To calculate the scrollbar position would now take, in the worst case, 250 iterations through the BSA (summing the entries) and up to 1 million iterations through the relevant block of the main array. By keeping track of the total number of visible entries you can limit the BSA search to 125 by starting at the beginning and working forwards, or backwards from the end.
One million iterations is still quite a lot but should be reasonably quick on a non-Neolithic PC if coded reasonably, but might not be very smooth for the scrollbar. Increasing the size of the BSA to 2500 entries reduces the search range to 100K, but increases the BSA search to 1250 iterations max.

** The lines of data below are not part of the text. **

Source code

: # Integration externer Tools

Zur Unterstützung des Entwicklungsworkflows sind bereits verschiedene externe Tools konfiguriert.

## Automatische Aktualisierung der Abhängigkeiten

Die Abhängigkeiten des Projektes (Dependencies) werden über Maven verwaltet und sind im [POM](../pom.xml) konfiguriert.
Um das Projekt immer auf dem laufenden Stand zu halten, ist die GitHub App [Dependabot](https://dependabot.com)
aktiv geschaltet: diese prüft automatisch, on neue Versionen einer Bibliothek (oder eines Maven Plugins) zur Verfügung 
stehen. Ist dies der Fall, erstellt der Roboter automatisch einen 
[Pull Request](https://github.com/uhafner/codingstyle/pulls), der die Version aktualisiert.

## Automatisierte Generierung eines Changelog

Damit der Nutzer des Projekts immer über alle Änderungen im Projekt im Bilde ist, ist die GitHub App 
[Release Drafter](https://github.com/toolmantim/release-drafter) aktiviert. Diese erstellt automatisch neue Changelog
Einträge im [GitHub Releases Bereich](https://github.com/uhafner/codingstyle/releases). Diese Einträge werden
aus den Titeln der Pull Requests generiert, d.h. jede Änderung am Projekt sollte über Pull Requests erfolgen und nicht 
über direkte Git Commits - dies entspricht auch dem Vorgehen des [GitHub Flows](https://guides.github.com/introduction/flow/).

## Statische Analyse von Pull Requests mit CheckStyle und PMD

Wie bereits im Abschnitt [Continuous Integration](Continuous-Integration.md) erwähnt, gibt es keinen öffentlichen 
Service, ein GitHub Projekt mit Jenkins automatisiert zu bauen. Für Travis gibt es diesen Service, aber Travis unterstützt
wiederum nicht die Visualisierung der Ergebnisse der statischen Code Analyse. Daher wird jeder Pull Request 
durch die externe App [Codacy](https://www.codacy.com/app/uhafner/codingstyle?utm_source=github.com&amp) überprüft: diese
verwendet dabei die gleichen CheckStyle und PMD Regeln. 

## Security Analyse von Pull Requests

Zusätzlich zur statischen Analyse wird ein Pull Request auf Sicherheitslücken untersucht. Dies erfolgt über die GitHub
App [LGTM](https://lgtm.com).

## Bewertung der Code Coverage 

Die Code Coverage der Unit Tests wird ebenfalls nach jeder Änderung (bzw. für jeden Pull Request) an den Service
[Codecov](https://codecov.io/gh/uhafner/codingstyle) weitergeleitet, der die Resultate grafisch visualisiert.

Searching a block of the main array block requires iterating through the currently visible entries, So it would be reasonable for every entry to have a size field indicating how many subsequent entries are contained within a collapsed set, so if three associated entries are collapsed into a single visible entry and surrounded by expanded entries the size fields would be ...1,1,1,3,0,0,1,1,1...
Extracting these size fields into a separate array would improve cache behaviour. Knowing the size is always 7 or less, this array can be an array of 64-bit structures each containing, say, 8 x 8-bit fields, each containing the size value of 0 to 7. Since the object of the search is to count the number of entries from the start of the block, speed would be improved by processing the size array in 64-bit chunks - 36 x 64 bit additions can be performed without any of the summed size fields overflowing which would be followed by a series of 8 steps to sum the 8 partial sums. This reduces the 1 million iterations to 10^6/8 * (36+8)/36 operations = 153k.

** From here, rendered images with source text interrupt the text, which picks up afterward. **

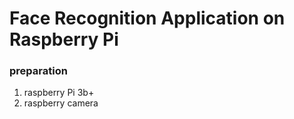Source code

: # Face Recognition Application on Raspberry Pi


### preparation 
1. raspberry Pi 3b+
2. raspberry camera

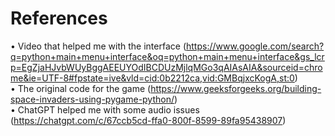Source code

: # References
• Video that helped me with the interface (https://www.google.com/search?q=python+main+menu+interface&oq=python+main+menu+interface&gs_lcrp=EgZjaHJvbWUyBggAEEUYOdIBCDUzMjlqMGo3qAIAsAIA&sourceid=chrome&ie=UTF-8#fpstate=ive&vld=cid:0b2212ca,vid:GMBqjxcKogA,st:0)
<br>
• The original code for the game (https://www.geeksforgeeks.org/building-space-invaders-using-pygame-python/) 
<br>
• ChatGPT helped me with some audio issues (https://chatgpt.com/c/67ccb5cd-ffa0-800f-8599-89fa95438907)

Reducing the number of bits for each size field saves memory but increases the total number of operations:
7 bit fields => 10^6/9 * (18+9)/18 = 167k ops,
6 bits => 10^6/10 * (9 + 10)/9 = 211.1k ops,
5 bits => 333.3k,
4 bits => 562.5k.
More complex data structures, including B-trees etc. can obviously be used at the expense of considerably more complexity. I would start with a BSA of 2500 entries which would require 15.3k operations to search a block at the expense of more memory.
If that is still too slow a BSA of 250,000 entries would probably be acceptable in memory use compared to the size of the main array so a block search would now be reduced to approx 153 operations maximum but the search time of the BSA would increase to 125,000 iterations. This could be addressed, quite simply, by using multi-level BSA arrays - eg. a top level, 1000 entry array which contains the total number of visible entries within each 10000th of the main array would reduce search time to 125 iterations max of the high level BSA plus 250 iterations max of the relevant part of the BSA with not much extra complexity. 1000 probably wouldn't be the optimum size - it's just an illustration..
I hope the above isn't too confusing but I did try to keep the algorithm as simple as possible.